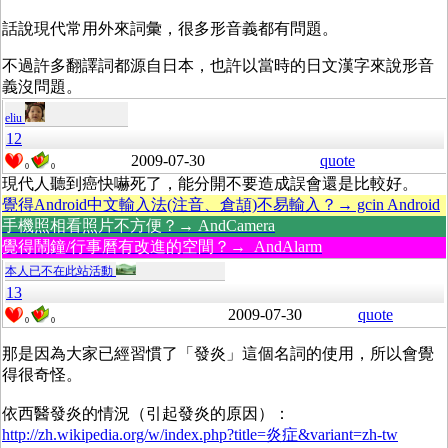
話說現代常用外來詞彙，很多形音義都有問題。
不過許多翻譯詞都源自日本，也許以當時的日文漢字來說形音
義沒問題。
eliu
12
2009-07-30
quote
0
0
現代人聽到癌快嚇死了，能分開不要造成誤會還是比較好。
覺得Android中文輸入法(注音、倉頡)不易輸入？→ gcin Android
手機照相看照片不方便？→ AndCamera
覺得鬧鐘/行事曆有改進的空間？→ AndAlarm
本人已不在此站活動
13
2009-07-30
quote
0
0
那是因為大家已經習慣了「發炎」這個名詞的使用，所以會覺
得很奇怪。
依西醫發炎的情況（引起發炎的原因）：
http://zh.wikipedia.org/w/index.php?title=炎症&variant=zh-tw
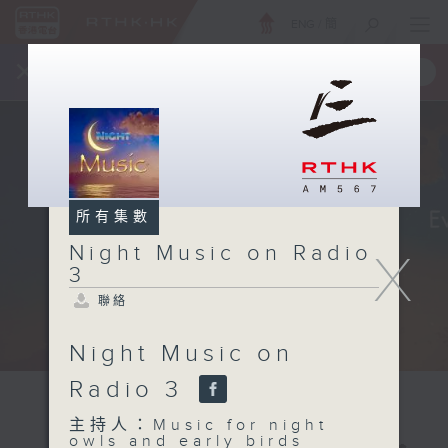
ENG
/
簡
×
全新 RTHK On The Go
取得
一手掌握 RTHK 電台、電視節目
所有集數
Night Music on Radio
X
3
聯絡
Night Music on
Radio 3
主持人：Music for night
owls and early birds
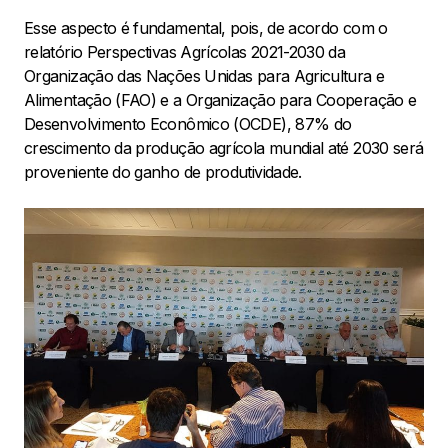
Esse aspecto é fundamental, pois, de acordo com o
relatório Perspectivas Agrícolas 2021-2030 da
Organização das Nações Unidas para Agricultura e
Alimentação (FAO) e a Organização para Cooperação e
Desenvolvimento Econômico (OCDE), 87% do
crescimento da produção agrícola mundial até 2030 será
proveniente do ganho de produtividade.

..............................

_Task prompt_
Exactly as they appear above, print all the lines, but not the pictures.

_Written answer_
話說現代常用外來詞彙，很多形音義都有問題。
不過許多翻譯詞都源自日本，也許以當時的日文漢字來說形音
義沒問題。
eliu
12
2009-07-30
quote
0
0
現代人聽到癌快嚇死了，能分開不要造成誤會還是比較好。
覺得Android中文輸入法(注音、倉頡)不易輸入？→ gcin Android
手機照相看照片不方便？→ AndCamera
覺得鬧鐘/行事曆有改進的空間？→ AndAlarm
本人已不在此站活動
13
2009-07-30
quote
0
0
那是因為大家已經習慣了「發炎」這個名詞的使用，所以會覺
得很奇怪。
依西醫發炎的情況（引起發炎的原因）：
http://zh.wikipedia.org/w/index.php?title=炎症&variant=zh-tw
ENG
/
簡
×
全新 RTHK On The Go
取得
一手掌握 RTHK 電台、電視節目
所有集數
Night Music on Radio
X
3
聯絡
Night Music on
Radio 3
主持人：Music for night
owls and early birds
Esse aspecto é fundamental, pois, de acordo com o
relatório Perspectivas Agrícolas 2021-2030 da
Organização das Nações Unidas para Agricultura e
Alimentação (FAO) e a Organização para Cooperação e
Desenvolvimento Econômico (OCDE), 87% do
crescimento da produção agrícola mundial até 2030 será
proveniente do ganho de produtividade.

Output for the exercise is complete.